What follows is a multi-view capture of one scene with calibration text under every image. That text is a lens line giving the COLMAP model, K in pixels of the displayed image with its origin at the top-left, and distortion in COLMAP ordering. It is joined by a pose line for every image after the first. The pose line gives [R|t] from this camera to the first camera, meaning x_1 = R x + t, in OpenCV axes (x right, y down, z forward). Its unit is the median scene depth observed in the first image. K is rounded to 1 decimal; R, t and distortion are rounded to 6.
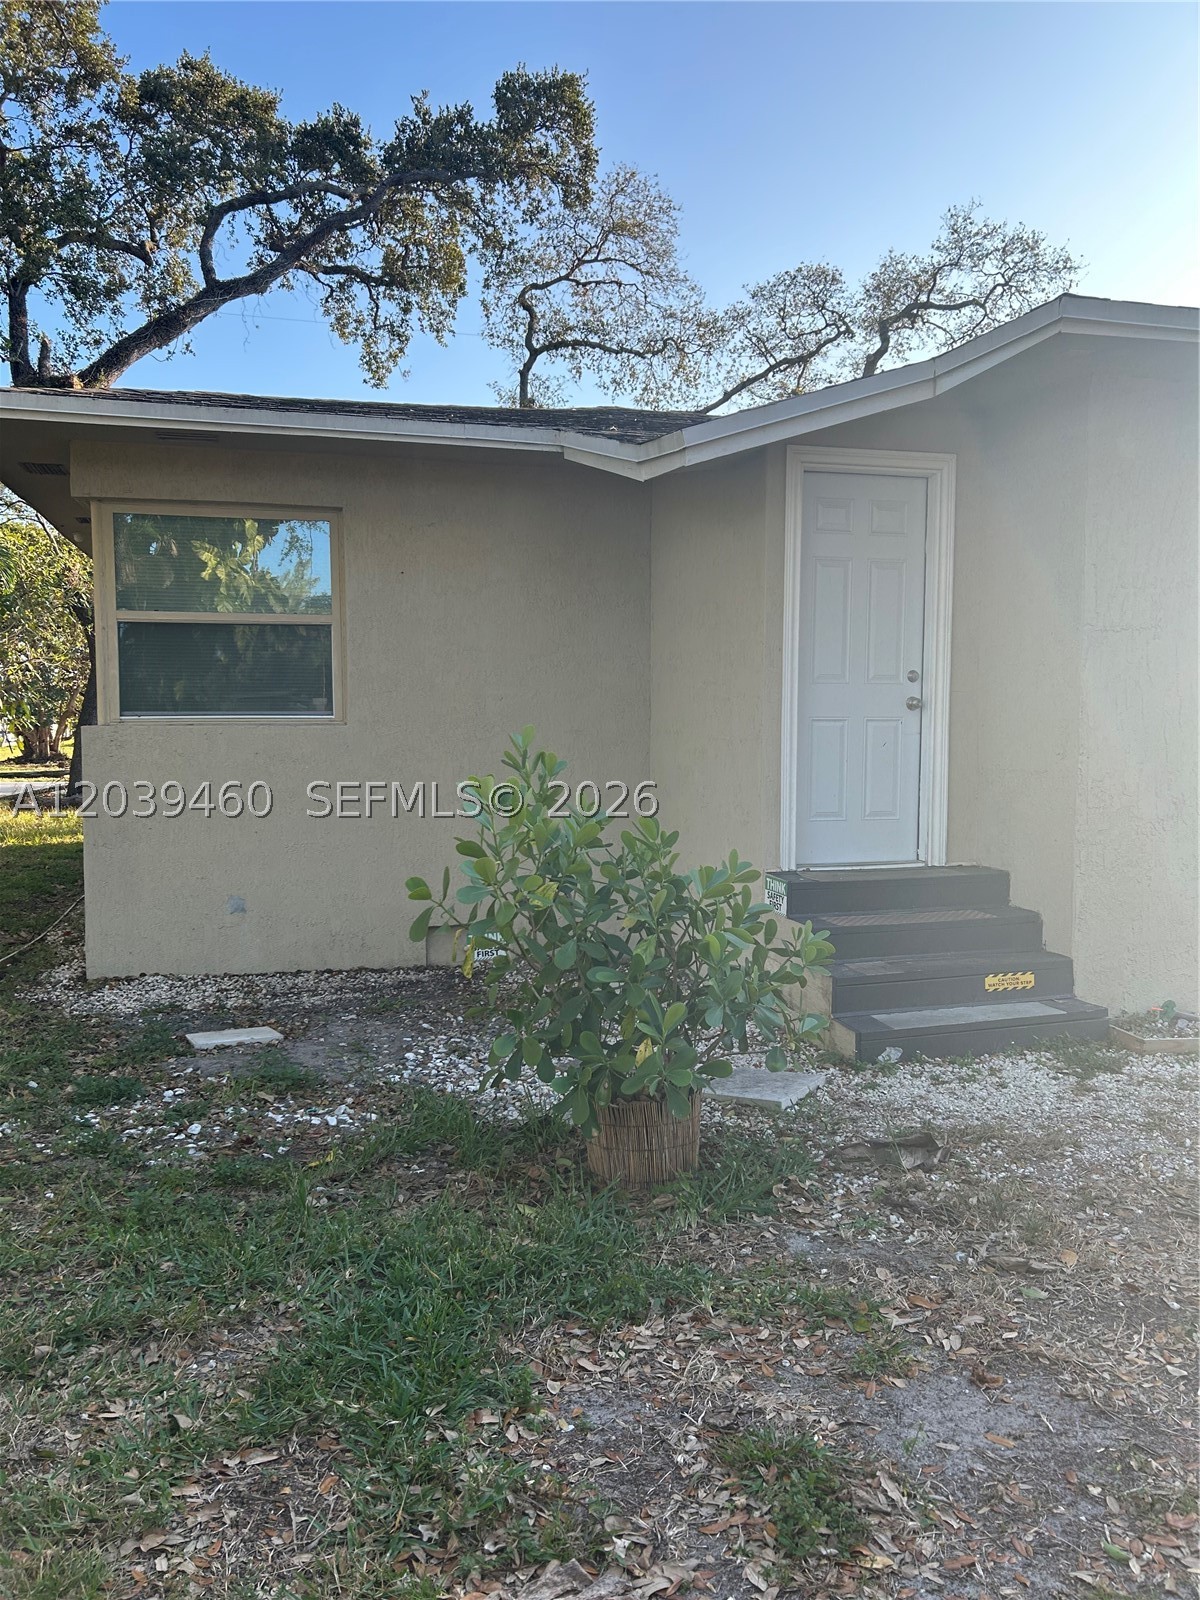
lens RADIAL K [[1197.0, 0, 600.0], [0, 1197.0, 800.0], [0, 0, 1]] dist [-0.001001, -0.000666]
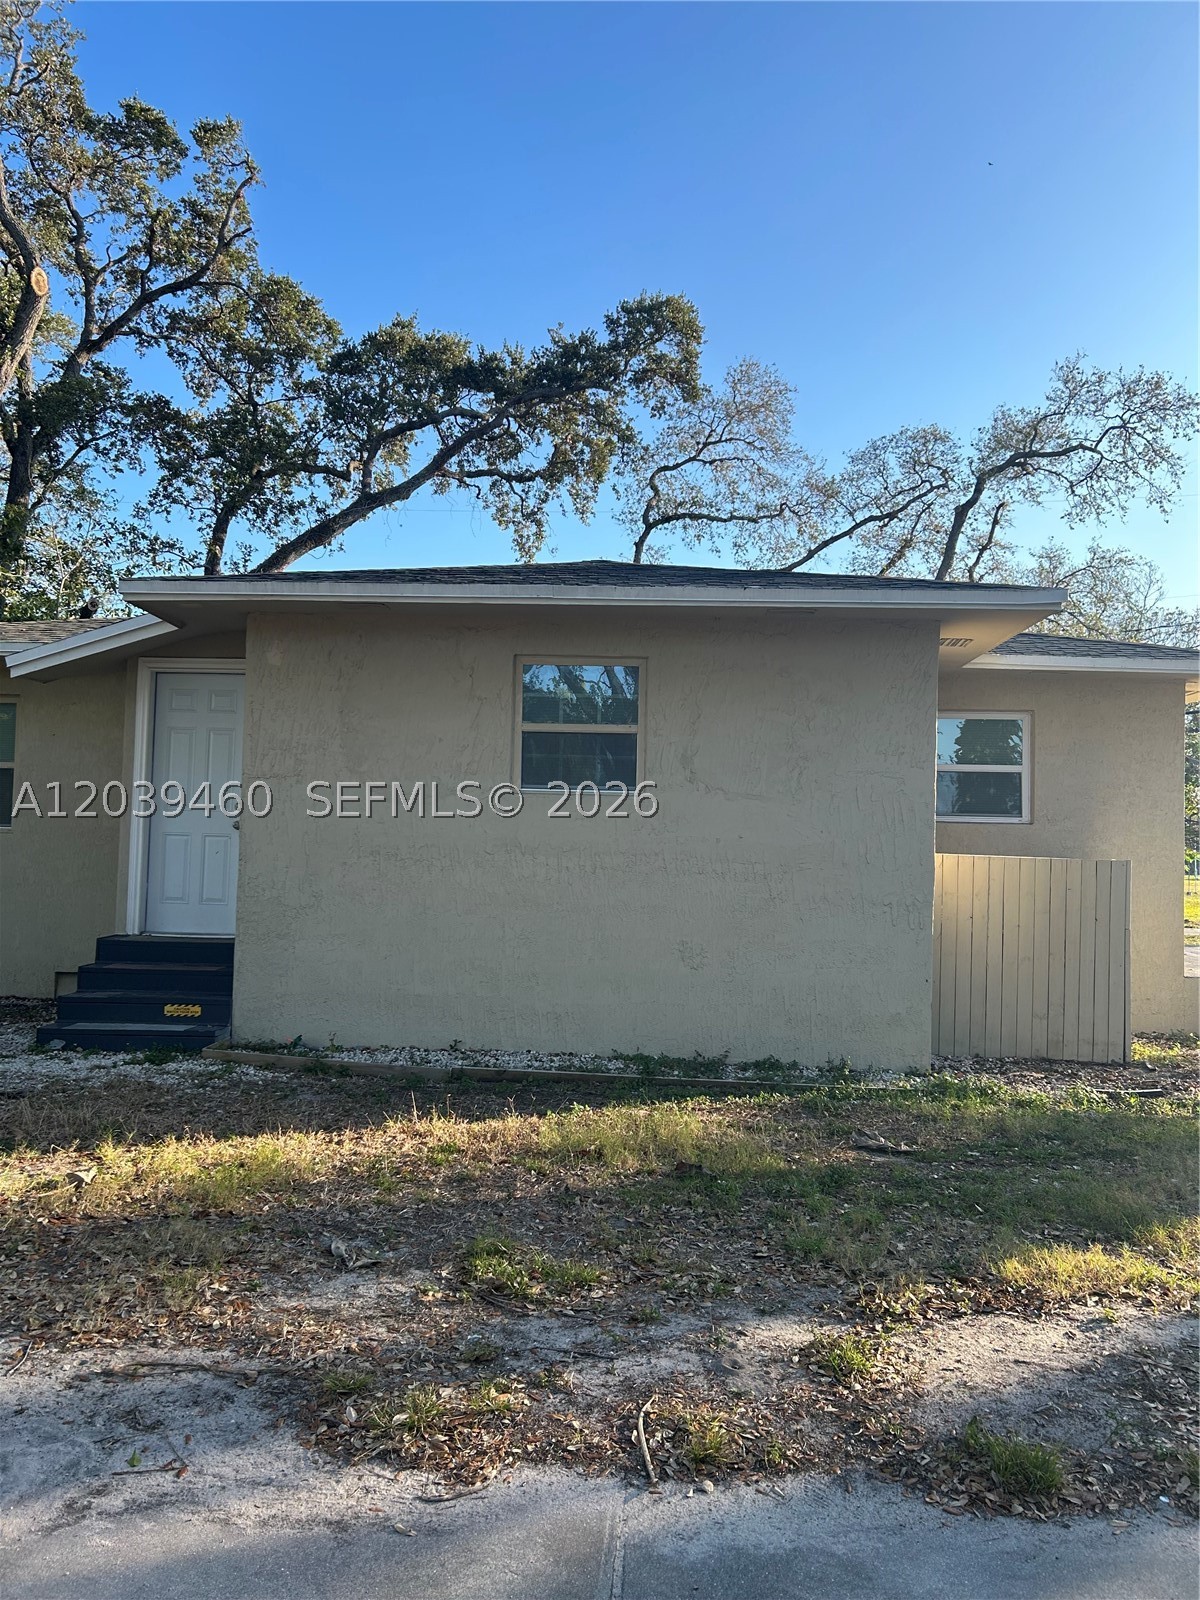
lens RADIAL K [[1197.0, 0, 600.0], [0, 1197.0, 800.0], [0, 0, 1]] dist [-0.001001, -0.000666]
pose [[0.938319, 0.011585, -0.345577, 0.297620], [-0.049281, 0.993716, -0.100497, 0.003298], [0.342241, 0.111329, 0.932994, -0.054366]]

* * *

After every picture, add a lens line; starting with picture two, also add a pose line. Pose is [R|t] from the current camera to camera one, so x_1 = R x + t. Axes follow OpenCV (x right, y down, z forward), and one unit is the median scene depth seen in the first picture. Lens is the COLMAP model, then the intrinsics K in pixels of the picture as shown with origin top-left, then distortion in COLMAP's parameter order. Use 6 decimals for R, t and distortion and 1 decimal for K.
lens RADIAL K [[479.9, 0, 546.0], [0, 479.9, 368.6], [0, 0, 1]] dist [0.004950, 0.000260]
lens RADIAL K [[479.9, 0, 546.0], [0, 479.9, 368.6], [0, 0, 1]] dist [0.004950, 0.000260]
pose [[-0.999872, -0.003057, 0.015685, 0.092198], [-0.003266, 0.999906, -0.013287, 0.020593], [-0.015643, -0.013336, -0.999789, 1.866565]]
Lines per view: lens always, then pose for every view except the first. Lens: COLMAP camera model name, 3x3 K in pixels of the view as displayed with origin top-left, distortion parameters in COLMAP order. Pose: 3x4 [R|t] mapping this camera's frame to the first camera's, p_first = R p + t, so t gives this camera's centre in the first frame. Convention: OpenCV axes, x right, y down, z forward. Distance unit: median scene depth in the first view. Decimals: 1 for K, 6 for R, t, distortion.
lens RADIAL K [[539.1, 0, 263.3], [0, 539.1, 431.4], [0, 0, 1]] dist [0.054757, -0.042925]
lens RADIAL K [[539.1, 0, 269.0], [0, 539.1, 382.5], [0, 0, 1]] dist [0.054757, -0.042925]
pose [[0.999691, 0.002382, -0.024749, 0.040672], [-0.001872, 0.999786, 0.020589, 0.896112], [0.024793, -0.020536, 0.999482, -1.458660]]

==

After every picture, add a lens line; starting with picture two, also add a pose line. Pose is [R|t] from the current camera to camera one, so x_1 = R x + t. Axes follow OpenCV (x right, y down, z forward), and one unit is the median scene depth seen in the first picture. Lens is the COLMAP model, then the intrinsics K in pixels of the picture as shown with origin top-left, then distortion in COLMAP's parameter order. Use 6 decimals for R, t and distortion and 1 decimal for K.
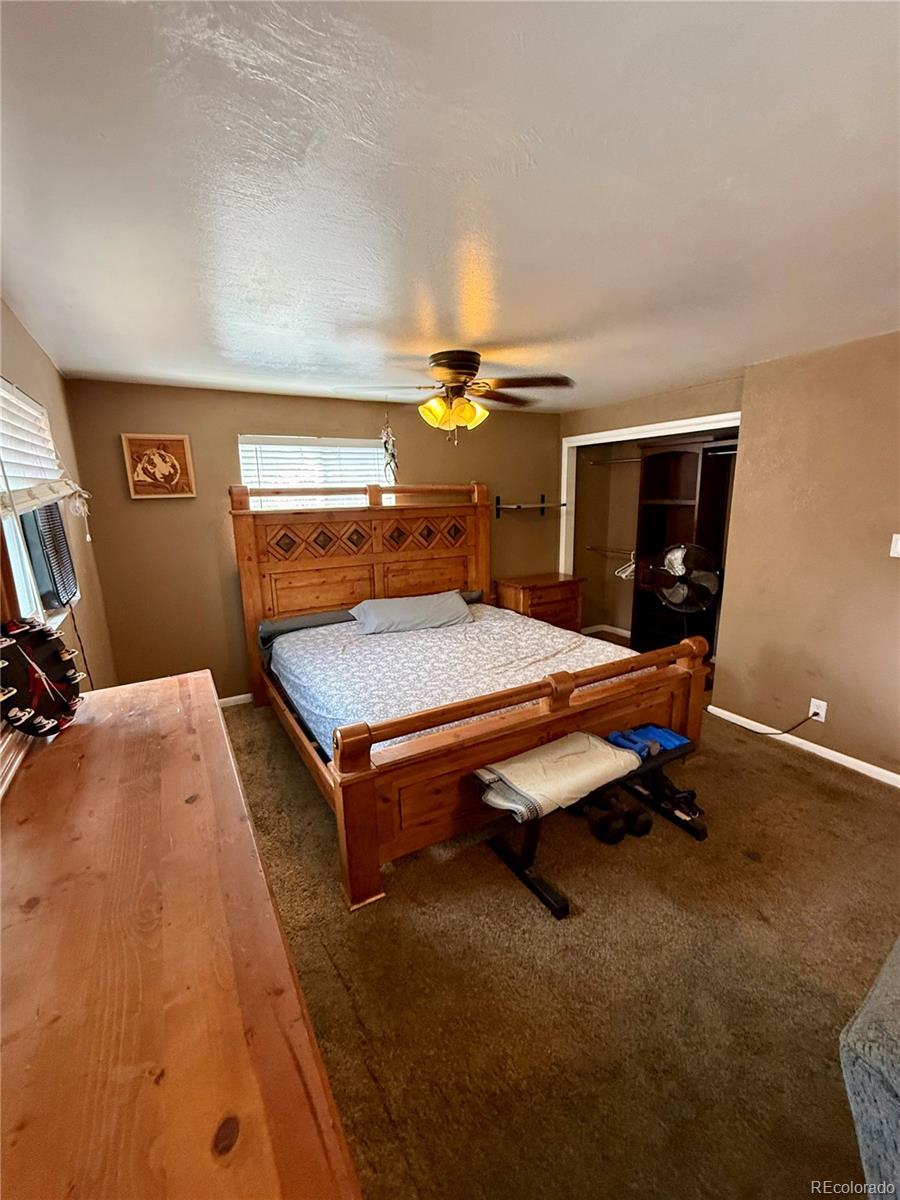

#### Exercise requirements
Please arrange the rows starting at the one containing "Lines per view: lens" and ending at the one containing "-0.020536, 0.999482, -1.458660]]" as a numbered list, leaving out any blank lines.

#### Solution to this exercise
1. Lines per view: lens always, then pose for every view except the first. Lens: COLMAP camera model name, 3x3 K in pixels of the view as displayed with origin top-left, distortion parameters in COLMAP order. Pose: 3x4 [R|t] mapping this camera's frame to the first camera's, p_first = R p + t, so t gives this camera's centre in the first frame. Convention: OpenCV axes, x right, y down, z forward. Distance unit: median scene depth in the first view. Decimals: 1 for K, 6 for R, t, distortion.
2. lens RADIAL K [[539.1, 0, 263.3], [0, 539.1, 431.4], [0, 0, 1]] dist [0.054757, -0.042925]
3. lens RADIAL K [[539.1, 0, 269.0], [0, 539.1, 382.5], [0, 0, 1]] dist [0.054757, -0.042925]
4. pose [[0.999691, 0.002382, -0.024749, 0.040672], [-0.001872, 0.999786, 0.020589, 0.896112], [0.024793, -0.020536, 0.999482, -1.458660]]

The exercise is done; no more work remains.